The culture of modern white-ball cricket means it is easier for players to slip into recreational drug use, says former professional Simon Hughes.
His comments come after Alex Hales was withdrawn from England’s World Cup squad following an “off-field incident” that led to him being suspended.
Hughes said Hales was on “borrowed time” and the England & Wales Cricket Board (ECB) had to drop him.
“You have got to take very severe action,” Hughes told BBC Sport.
“Unfortunately he hasn’t learned his lesson.”
Hales was reportedly suspended for recreational drug use, although the ECB has refused to confirm why the batsman was withdrawn, citing confidentiality concerns.
Test Match Special pundit Hughes said including Hales in an international squad would be “almost condoning taking recreational drugs”.
“I suspect they may have wanted to keep this issue out of the public domain. But once it’s in the open and everybody knows about it I don’t think they had any option,” he added.
Hales has played 11 Tests, 70 one-day internationals and 60 Twenty20 matches for England. He is now regarded as a white-ball specialist and in 2018 signed a new contract with Nottinghamshire to play only limited-overs matches until the end of the 2019 season.
He missed Nottinghamshire’s One-Day Cup games last week for what the county described as “personal reasons”.
He was part of a provisional 15-man squad named for the World Cup and has also been removed from the England squad for the one-day international against Ireland on Friday, as well as the Twenty20 international and ODI series against Pakistan.
The ECB said he had been withdrawn to ensure the team is “free from any distractions”.
His management company said in a statement it is “hugely disappointed at the treatment” of Hales for an incident that happened last year.
It said the ECB “insisted on Alex taking certain rehabilitation measures following his suspension” and that, “at every stage, Alex fulfilled his obligations and both he and his representatives were given assurances that any suspension – again under the ECB’s guidelines – could not affect his selection for the World Cup”.
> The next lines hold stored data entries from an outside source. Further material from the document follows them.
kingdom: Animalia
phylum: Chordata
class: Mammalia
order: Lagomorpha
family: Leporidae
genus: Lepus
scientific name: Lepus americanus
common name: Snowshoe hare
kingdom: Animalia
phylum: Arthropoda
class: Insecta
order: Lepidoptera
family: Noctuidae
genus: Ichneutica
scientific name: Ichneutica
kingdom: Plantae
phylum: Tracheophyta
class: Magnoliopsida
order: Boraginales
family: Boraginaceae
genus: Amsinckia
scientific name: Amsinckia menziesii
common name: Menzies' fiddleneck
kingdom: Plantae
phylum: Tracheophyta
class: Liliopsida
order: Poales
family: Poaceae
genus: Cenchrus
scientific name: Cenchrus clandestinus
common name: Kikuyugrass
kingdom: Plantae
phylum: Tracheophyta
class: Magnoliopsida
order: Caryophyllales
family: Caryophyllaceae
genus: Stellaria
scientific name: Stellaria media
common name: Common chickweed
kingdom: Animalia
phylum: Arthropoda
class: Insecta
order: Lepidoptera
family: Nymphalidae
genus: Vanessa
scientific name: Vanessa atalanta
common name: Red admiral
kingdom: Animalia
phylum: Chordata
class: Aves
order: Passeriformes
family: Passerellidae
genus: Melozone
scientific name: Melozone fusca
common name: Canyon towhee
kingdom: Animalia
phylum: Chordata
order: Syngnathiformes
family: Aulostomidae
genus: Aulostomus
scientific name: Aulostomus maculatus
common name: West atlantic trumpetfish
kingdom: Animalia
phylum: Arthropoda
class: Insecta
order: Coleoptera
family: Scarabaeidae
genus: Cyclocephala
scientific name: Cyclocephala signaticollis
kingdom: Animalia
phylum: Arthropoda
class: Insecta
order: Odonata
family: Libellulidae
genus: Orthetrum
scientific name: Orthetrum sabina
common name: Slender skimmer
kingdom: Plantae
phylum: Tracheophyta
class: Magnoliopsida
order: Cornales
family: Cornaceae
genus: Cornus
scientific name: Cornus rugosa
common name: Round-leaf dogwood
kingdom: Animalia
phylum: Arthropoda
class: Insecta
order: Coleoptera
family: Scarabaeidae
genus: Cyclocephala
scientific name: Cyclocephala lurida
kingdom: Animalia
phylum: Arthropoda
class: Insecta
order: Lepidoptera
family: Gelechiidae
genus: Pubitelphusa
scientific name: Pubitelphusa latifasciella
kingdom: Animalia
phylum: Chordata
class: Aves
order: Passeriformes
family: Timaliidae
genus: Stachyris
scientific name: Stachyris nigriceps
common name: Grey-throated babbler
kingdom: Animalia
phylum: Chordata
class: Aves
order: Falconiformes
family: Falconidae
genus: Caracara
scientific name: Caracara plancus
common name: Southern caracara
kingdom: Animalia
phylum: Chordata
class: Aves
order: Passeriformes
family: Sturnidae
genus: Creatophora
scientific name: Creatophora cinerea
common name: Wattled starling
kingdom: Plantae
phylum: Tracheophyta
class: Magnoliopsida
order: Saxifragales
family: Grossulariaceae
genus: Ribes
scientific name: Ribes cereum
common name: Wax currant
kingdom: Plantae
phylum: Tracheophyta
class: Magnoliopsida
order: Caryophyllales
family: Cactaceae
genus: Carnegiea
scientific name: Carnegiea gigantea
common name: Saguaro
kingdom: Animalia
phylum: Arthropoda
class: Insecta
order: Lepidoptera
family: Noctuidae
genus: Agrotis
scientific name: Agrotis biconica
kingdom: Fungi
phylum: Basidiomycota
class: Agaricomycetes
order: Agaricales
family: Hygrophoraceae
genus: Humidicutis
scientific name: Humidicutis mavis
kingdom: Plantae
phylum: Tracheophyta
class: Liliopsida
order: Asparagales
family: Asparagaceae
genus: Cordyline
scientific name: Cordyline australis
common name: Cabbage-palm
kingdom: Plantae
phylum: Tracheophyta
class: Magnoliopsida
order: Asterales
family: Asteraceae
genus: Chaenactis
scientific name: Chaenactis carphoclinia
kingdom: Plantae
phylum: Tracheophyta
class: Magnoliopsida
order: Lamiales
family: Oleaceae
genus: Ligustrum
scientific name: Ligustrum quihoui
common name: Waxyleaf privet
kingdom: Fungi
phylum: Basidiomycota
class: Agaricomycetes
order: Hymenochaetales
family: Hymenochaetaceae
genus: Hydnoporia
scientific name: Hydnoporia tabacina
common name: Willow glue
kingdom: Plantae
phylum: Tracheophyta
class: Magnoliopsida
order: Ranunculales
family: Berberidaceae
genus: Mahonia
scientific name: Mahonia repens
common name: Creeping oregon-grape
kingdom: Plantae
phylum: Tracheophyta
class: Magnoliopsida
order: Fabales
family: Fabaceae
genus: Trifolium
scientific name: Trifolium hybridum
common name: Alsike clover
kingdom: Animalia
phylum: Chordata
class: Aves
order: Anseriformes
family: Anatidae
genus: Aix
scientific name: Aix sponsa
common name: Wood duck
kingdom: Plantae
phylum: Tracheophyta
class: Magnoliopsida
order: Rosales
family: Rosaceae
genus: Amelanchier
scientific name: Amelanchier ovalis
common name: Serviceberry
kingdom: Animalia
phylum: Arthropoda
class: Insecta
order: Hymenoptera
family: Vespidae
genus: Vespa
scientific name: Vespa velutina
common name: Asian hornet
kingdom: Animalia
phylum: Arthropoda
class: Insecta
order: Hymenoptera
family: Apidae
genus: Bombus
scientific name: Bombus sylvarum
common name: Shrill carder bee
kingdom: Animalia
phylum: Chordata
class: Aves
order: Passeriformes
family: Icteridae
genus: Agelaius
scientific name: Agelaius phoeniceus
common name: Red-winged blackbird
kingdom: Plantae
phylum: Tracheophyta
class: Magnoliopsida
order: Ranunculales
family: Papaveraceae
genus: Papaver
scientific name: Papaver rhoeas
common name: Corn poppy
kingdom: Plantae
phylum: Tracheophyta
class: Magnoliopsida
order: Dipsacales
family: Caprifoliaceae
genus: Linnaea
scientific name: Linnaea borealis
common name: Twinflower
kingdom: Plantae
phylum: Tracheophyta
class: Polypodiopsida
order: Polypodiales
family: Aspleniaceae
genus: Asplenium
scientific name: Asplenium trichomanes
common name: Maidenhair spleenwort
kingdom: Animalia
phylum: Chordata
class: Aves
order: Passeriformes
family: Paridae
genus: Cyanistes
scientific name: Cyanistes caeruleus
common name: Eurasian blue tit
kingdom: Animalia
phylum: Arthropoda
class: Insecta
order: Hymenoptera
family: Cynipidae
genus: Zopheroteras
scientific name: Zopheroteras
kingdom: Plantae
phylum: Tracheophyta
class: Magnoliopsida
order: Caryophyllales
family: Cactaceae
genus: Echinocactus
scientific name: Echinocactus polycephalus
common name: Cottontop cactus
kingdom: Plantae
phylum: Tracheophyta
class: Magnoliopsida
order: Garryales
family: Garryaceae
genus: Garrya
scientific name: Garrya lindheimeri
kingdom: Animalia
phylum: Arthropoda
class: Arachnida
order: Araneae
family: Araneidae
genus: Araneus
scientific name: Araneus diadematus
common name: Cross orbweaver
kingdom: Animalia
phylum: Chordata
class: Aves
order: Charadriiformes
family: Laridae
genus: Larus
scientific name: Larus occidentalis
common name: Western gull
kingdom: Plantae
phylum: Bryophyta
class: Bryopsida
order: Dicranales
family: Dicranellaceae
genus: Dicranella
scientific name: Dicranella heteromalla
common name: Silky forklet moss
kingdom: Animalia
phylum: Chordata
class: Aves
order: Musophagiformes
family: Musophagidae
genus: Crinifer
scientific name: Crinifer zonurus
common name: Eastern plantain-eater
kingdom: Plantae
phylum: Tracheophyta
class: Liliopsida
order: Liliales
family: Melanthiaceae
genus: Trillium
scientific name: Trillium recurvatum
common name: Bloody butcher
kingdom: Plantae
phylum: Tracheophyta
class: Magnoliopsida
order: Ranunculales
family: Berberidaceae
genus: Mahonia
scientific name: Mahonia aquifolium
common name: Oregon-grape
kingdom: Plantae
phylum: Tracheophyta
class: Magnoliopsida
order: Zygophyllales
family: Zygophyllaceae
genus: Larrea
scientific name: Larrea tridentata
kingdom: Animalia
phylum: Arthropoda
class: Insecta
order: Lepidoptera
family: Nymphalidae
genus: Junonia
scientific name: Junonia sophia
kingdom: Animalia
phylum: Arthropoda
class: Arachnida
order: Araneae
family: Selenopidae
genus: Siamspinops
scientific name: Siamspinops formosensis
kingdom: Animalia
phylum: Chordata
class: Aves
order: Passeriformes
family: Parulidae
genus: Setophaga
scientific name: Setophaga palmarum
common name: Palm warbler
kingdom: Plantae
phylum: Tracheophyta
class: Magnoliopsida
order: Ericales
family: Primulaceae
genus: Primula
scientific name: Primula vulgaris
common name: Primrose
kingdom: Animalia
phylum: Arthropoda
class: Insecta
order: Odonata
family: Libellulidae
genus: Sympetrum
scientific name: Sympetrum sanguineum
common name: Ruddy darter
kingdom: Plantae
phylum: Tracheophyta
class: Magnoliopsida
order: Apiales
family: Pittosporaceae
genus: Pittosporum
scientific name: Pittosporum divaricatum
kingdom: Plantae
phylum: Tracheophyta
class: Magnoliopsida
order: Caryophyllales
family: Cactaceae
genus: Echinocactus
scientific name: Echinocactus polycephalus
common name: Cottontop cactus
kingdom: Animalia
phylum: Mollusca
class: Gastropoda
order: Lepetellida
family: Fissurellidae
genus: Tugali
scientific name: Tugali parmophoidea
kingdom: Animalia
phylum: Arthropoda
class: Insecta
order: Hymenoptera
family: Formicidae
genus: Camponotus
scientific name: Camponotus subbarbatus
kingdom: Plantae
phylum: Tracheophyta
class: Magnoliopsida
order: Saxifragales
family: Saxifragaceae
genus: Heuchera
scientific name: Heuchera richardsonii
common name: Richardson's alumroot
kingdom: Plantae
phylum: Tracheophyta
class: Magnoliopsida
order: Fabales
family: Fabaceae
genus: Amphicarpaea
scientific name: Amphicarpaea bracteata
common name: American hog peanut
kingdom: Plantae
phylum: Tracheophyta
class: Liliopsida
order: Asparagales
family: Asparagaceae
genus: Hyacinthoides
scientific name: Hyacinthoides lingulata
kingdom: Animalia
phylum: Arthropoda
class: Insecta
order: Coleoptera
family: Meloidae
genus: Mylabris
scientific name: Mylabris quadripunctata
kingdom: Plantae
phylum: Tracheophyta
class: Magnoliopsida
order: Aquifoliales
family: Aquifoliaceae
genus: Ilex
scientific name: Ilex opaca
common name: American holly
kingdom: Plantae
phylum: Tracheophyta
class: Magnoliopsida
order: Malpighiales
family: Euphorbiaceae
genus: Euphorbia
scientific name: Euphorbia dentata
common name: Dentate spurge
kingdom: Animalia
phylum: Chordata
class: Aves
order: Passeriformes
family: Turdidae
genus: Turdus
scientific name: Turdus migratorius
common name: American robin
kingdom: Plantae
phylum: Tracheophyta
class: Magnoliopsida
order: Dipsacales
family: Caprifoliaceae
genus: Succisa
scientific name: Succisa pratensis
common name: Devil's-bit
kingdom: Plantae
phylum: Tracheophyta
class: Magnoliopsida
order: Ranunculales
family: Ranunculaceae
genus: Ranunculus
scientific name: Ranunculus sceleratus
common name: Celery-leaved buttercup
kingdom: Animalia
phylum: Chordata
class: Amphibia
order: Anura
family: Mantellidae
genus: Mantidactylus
The statement added: “The fact all those assurances seem to have been rendered meaningless has understandably left Alex devastated. He will take time to reflect on both his actions and the subsequent decisions, but will receive the support from his team he deserves.”
It is the second time Hales has been suspended, following his punishment – which also included a fine – for an incident outside a Bristol nightclub in September 2017.
He did not face any criminal charges, while team-mate Ben Stokes was cleared of affray at a trial.
In addition to the incident in Bristol, Hales pleaded guilty to an ECB charge in relation to “inappropriate images”.
Hughes said of Hales: “The guy is a very genuine, lovely bloke who tries his best and wants to be a successful cricketer and obviously has been a very successful cricketer.
“The problem occurring with modern-day cricketers is a bit like footballers, especially if they are white ball-only cricketers, which Alex Hales is.
“He isn’t actually playing a lot of cricket, so there is a lot of down time to do other things – socialise, play golf, whatever, a bit like footballers – and with the money rolling around in the game it can lure you into taking illicit substances.
“I suppose that’s what’s happened and it’s become a bit of a culture in sport generally which needs stamping out.”